What you return should match the records below exactly.

━━━ SOURCE INFORMATION ━━━

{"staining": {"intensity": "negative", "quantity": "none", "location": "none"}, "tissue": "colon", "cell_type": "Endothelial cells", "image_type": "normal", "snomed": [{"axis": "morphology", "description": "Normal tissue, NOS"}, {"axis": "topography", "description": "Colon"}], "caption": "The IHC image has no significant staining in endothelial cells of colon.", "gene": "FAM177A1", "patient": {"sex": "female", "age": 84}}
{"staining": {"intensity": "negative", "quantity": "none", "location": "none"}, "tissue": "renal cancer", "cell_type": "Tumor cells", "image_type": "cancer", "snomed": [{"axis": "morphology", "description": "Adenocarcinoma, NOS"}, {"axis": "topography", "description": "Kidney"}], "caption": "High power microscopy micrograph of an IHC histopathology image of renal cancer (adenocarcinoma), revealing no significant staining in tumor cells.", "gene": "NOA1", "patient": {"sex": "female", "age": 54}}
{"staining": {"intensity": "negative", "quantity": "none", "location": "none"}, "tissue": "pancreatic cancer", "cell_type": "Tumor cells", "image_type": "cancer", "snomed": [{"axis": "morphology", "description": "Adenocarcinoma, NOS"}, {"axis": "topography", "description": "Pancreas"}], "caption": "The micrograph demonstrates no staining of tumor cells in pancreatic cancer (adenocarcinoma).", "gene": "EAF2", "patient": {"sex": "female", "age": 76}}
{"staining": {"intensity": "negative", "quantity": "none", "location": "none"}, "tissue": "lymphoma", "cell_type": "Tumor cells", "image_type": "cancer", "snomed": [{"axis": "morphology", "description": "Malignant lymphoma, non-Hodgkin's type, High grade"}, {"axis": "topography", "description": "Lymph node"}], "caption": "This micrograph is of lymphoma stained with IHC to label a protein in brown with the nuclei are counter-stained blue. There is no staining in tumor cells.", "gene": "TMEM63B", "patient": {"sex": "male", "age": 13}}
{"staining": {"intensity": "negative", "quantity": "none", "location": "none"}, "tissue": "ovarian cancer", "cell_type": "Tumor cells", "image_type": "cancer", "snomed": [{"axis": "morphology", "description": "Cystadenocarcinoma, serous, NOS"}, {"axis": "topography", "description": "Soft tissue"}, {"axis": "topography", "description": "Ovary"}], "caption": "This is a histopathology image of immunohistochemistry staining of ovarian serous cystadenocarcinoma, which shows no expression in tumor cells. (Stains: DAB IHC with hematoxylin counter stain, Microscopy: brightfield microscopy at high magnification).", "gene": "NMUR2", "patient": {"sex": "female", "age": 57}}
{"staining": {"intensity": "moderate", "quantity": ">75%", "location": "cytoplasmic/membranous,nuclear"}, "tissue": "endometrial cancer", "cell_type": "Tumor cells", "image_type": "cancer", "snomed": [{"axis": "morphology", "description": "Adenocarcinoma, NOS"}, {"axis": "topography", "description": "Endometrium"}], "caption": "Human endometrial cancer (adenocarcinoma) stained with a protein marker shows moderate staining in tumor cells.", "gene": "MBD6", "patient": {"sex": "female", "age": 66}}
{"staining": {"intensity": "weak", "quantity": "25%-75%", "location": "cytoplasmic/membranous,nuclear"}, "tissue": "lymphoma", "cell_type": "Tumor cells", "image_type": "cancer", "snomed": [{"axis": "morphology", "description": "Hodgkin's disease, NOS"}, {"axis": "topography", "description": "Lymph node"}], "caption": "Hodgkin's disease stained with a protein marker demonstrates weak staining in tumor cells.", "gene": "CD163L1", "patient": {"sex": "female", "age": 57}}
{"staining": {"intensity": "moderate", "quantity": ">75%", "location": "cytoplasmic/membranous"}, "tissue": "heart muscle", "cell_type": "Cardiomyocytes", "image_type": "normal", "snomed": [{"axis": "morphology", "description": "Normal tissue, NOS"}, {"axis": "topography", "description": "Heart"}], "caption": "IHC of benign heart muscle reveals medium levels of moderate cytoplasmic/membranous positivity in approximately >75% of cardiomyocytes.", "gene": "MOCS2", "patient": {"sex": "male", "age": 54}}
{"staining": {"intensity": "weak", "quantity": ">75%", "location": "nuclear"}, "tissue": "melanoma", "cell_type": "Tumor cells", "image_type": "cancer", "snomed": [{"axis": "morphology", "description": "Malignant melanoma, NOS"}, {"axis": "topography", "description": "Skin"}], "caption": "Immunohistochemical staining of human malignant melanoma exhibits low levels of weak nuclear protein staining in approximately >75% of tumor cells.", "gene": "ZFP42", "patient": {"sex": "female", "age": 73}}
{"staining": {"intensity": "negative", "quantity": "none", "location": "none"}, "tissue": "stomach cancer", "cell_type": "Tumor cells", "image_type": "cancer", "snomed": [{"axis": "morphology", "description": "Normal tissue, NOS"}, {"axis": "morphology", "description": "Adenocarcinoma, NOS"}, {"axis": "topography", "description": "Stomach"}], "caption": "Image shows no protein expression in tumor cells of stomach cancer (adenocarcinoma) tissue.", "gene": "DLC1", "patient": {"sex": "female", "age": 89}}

━━━

- RESPONSE TO THIS TASK:
{"staining": {"intensity": "negative", "quantity": "none", "location": "none"}, "tissue": "colon", "cell_type": "Endothelial cells", "image_type": "normal", "snomed": [{"axis": "morphology", "description": "Normal tissue, NOS"}, {"axis": "topography", "description": "Colon"}], "caption": "The IHC image has no significant staining in endothelial cells of colon.", "gene": "FAM177A1", "patient": {"sex": "female", "age": 84}}
{"staining": {"intensity": "negative", "quantity": "none", "location": "none"}, "tissue": "renal cancer", "cell_type": "Tumor cells", "image_type": "cancer", "snomed": [{"axis": "morphology", "description": "Adenocarcinoma, NOS"}, {"axis": "topography", "description": "Kidney"}], "caption": "High power microscopy micrograph of an IHC histopathology image of renal cancer (adenocarcinoma), revealing no significant staining in tumor cells.", "gene": "NOA1", "patient": {"sex": "female", "age": 54}}
{"staining": {"intensity": "negative", "quantity": "none", "location": "none"}, "tissue": "pancreatic cancer", "cell_type": "Tumor cells", "image_type": "cancer", "snomed": [{"axis": "morphology", "description": "Adenocarcinoma, NOS"}, {"axis": "topography", "description": "Pancreas"}], "caption": "The micrograph demonstrates no staining of tumor cells in pancreatic cancer (adenocarcinoma).", "gene": "EAF2", "patient": {"sex": "female", "age": 76}}
{"staining": {"intensity": "negative", "quantity": "none", "location": "none"}, "tissue": "lymphoma", "cell_type": "Tumor cells", "image_type": "cancer", "snomed": [{"axis": "morphology", "description": "Malignant lymphoma, non-Hodgkin's type, High grade"}, {"axis": "topography", "description": "Lymph node"}], "caption": "This micrograph is of lymphoma stained with IHC to label a protein in brown with the nuclei are counter-stained blue. There is no staining in tumor cells.", "gene": "TMEM63B", "patient": {"sex": "male", "age": 13}}
{"staining": {"intensity": "negative", "quantity": "none", "location": "none"}, "tissue": "ovarian cancer", "cell_type": "Tumor cells", "image_type": "cancer", "snomed": [{"axis": "morphology", "description": "Cystadenocarcinoma, serous, NOS"}, {"axis": "topography", "description": "Soft tissue"}, {"axis": "topography", "description": "Ovary"}], "caption": "This is a histopathology image of immunohistochemistry staining of ovarian serous cystadenocarcinoma, which shows no expression in tumor cells. (Stains: DAB IHC with hematoxylin counter stain, Microscopy: brightfield microscopy at high magnification).", "gene": "NMUR2", "patient": {"sex": "female", "age": 57}}
{"staining": {"intensity": "moderate", "quantity": ">75%", "location": "cytoplasmic/membranous,nuclear"}, "tissue": "endometrial cancer", "cell_type": "Tumor cells", "image_type": "cancer", "snomed": [{"axis": "morphology", "description": "Adenocarcinoma, NOS"}, {"axis": "topography", "description": "Endometrium"}], "caption": "Human endometrial cancer (adenocarcinoma) stained with a protein marker shows moderate staining in tumor cells.", "gene": "MBD6", "patient": {"sex": "female", "age": 66}}
{"staining": {"intensity": "weak", "quantity": "25%-75%", "location": "cytoplasmic/membranous,nuclear"}, "tissue": "lymphoma", "cell_type": "Tumor cells", "image_type": "cancer", "snomed": [{"axis": "morphology", "description": "Hodgkin's disease, NOS"}, {"axis": "topography", "description": "Lymph node"}], "caption": "Hodgkin's disease stained with a protein marker demonstrates weak staining in tumor cells.", "gene": "CD163L1", "patient": {"sex": "female", "age": 57}}
{"staining": {"intensity": "moderate", "quantity": ">75%", "location": "cytoplasmic/membranous"}, "tissue": "heart muscle", "cell_type": "Cardiomyocytes", "image_type": "normal", "snomed": [{"axis": "morphology", "description": "Normal tissue, NOS"}, {"axis": "topography", "description": "Heart"}], "caption": "IHC of benign heart muscle reveals medium levels of moderate cytoplasmic/membranous positivity in approximately >75% of cardiomyocytes.", "gene": "MOCS2", "patient": {"sex": "male", "age": 54}}
{"staining": {"intensity": "weak", "quantity": ">75%", "location": "nuclear"}, "tissue": "melanoma", "cell_type": "Tumor cells", "image_type": "cancer", "snomed": [{"axis": "morphology", "description": "Malignant melanoma, NOS"}, {"axis": "topography", "description": "Skin"}], "caption": "Immunohistochemical staining of human malignant melanoma exhibits low levels of weak nuclear protein staining in approximately >75% of tumor cells.", "gene": "ZFP42", "patient": {"sex": "female", "age": 73}}
{"staining": {"intensity": "negative", "quantity": "none", "location": "none"}, "tissue": "stomach cancer", "cell_type": "Tumor cells", "image_type": "cancer", "snomed": [{"axis": "morphology", "description": "Normal tissue, NOS"}, {"axis": "morphology", "description": "Adenocarcinoma, NOS"}, {"axis": "topography", "description": "Stomach"}], "caption": "Image shows no protein expression in tumor cells of stomach cancer (adenocarcinoma) tissue.", "gene": "DLC1", "patient": {"sex": "female", "age": 89}}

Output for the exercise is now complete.